▶ PROBLEM STATEMENT
From the entries below, reproduce exactly the line containing "Température été", the line containing "Consultez les candidats", and every line in between, with nothing added.

____ EXTRACTED ENTRIES

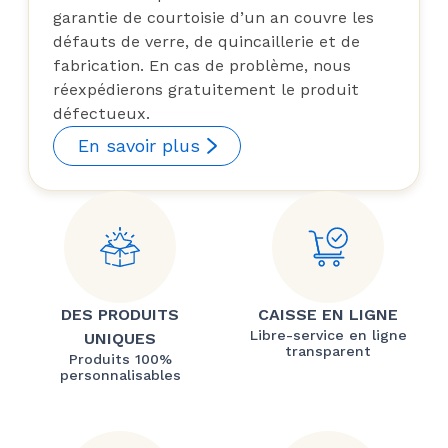
garantie de courtoisie d’un an couvre les
défauts de verre, de quincaillerie et de
fabrication. En cas de problème, nous
réexpédierons gratuitement le produit
défectueux.
En savoir plus
DES PRODUITS
CAISSE EN LIGNE
Libre-service en ligne
UNIQUES
transparent
Produits 100%
personnalisables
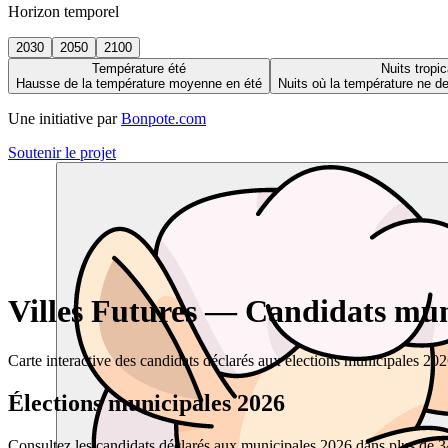
Horizon temporel
2030
2050
2100
Température été
Nuits tropic
Hausse de la température moyenne en été
Nuits où la température ne 
Une initiative par
Bonpote.com
Soutenir le projet
Villes Futures — Candidats muni
Carte interactive des candidats déclarés aux élections municipales 20
Élections municipales 2026
Consultez les candidats déclarés aux municipales 2026 dans plus de 34 0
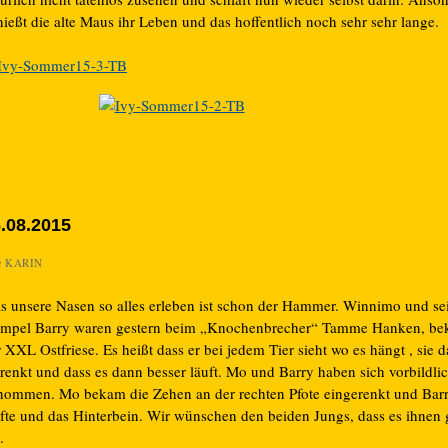
ießt die alte Maus ihr Leben und das hoffentlich noch sehr sehr lange.
.08.2015
n
KARIN
s unsere Nasen so alles erleben ist schon der Hammer. Winnimo und se
mpel Barry waren gestern beim „Knochenbrecher“ Tamme Hanken, bek
 XXL Ostfriese. Es heißt dass er bei jedem Tier sieht wo es hängt , sie 
renkt und dass es dann besser läuft. Mo und Barry haben sich vorbildli
nommen. Mo bekam die Zehen an der rechten Pfote eingerenkt und Barr
fte und das Hinterbein. Wir wünschen den beiden Jungs, dass es ihnen 
.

________

▶ RESPONSE AREA
Température été
Nuits tropic
Hausse de la température moyenne en été
Nuits où la température ne 
Une initiative par
Bonpote.com
Soutenir le projet
Villes Futures — Candidats muni
Carte interactive des candidats déclarés aux élections municipales 20
Élections municipales 2026
Consultez les candidats déclarés aux municipales 2026 dans plus de 34 0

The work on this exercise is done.